You can see highlights of the game on the marvellous Arsenalist. None of the usual suspects have done reviews yet. Honestly, I’m not even a proper football blog and I’m staying up late.

This loss puts Newcastle deep in relegation mire. I’m feeling somewhat conflicted about this, because I lived there for four years and loved the place. Great people, loads of bars, and I still remember how the mood in the city lifted when Keegan returned, whilst they were at the bottom of the old First Division. I’m rather fond of the place, and whilst the club are run by a pack of jokers, and some of the fans are somewhat, well, uncouth, I’d rather they didn’t go down.

But then, they’ve got people like this:

And this:

Kevin Nolan Tackle

(sorry, the Embed function doesn’t work for those)

And I think I’d rather not have to see some of those players again. Then again, if it was between them and Hull, I’d rather see Dirty Brown’s Tiggers go down, frankly.

Villa play Liverpool tomorrow at Anfield, so against my better judgement I’d quite like to see the Scousers win that one, and in every Arsenal fans wish list is for Wigan to beat Hull 26-0 tomorrow, whilst Phil “Are you questioning my integrity” Brown strips off naked, rolls around in the mud frothing at the mouth, before the men in white coats come to take him away to a nice, comfy, padded cell.
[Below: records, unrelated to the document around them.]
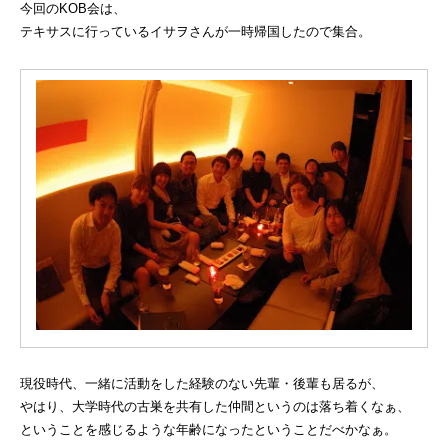
今回のKOB会は、
テキサスに行っているイサヲさんが一時帰国したので集合。
現役時代、一緒に活動をした経験のない先輩・後輩も居るが、
やはり、大学時代の古巣を共有した仲間というのは落ち着くなぁ、
ということを感じるような年齢になったということだべかなぁ。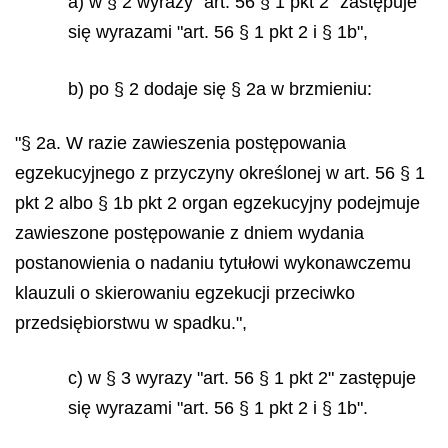
a) w § 2 wyrazy "art. 56 § 1 pkt 2" zastępuje
się wyrazami "art. 56 § 1 pkt 2 i § 1b",
b) po § 2 dodaje się § 2a w brzmieniu:
"§ 2a. W razie zawieszenia postępowania
egzekucyjnego z przyczyny określonej w art. 56 § 1
pkt 2 albo § 1b pkt 2 organ egzekucyjny podejmuje
zawieszone postępowanie z dniem wydania
postanowienia o nadaniu tytułowi wykonawczemu
klauzuli o skierowaniu egzekucji przeciwko
przedsiębiorstwu w spadku.",
c) w § 3 wyrazy "art. 56 § 1 pkt 2" zastępuje
się wyrazami "art. 56 § 1 pkt 2 i § 1b".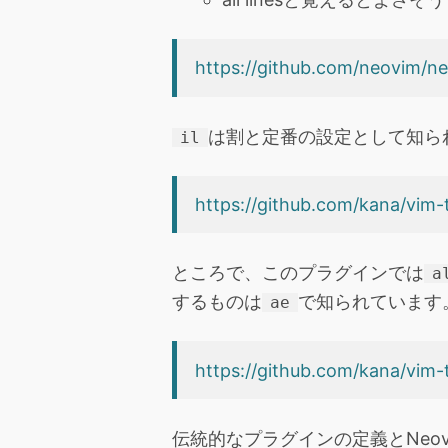
https://github.com/neovim/n
は割と定番の設定として知ら
il
https://github.com/kana/vim-
ところで、このプラグインでは
a
するものは
で知られています
ae
https://github.com/kana/vim-t
伝統的なプラグインの定義とNeo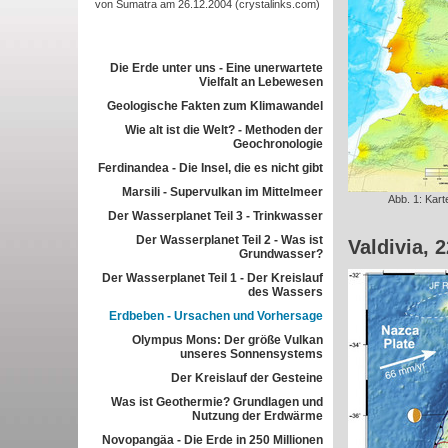
von Sumatra am 26.12.2004 (crystalinks.com)
Die Erde unter uns - Eine unerwartete
Vielfalt an Lebewesen
Geologische Fakten zum Klimawandel
Wie alt ist die Welt? - Methoden der
Geochronologie
Ferdinandea - Die Insel, die es nicht gibt
Marsili - Supervulkan im Mittelmeer
Abb. 1: Kart
Der Wasserplanet Teil 3 - Trinkwasser
Der Wasserplanet Teil 2 - Was ist
Valdivia, 
Grundwasser?
Der Wasserplanet Teil 1 - Der Kreislauf
des Wassers
Erdbeben - Ursachen und Vorhersage
Olympus Mons: Der größe Vulkan
unseres Sonnensystems
Der Kreislauf der Gesteine
Was ist Geothermie? Grundlagen und
Nutzung der Erdwärme
Novopangäa - Die Erde in 250 Millionen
Bit of a shame, really – going from being applauded off the pitch by Arsenal fans in September to public enemy number 1, just because you’re a sad little man who can’t take being beaten, so you have to make up loads of rubbish about one of the league’s most popular, and talented, young foreign players. Sad.

Edit: I realised I’d got my Taylors mixed up. Fixed.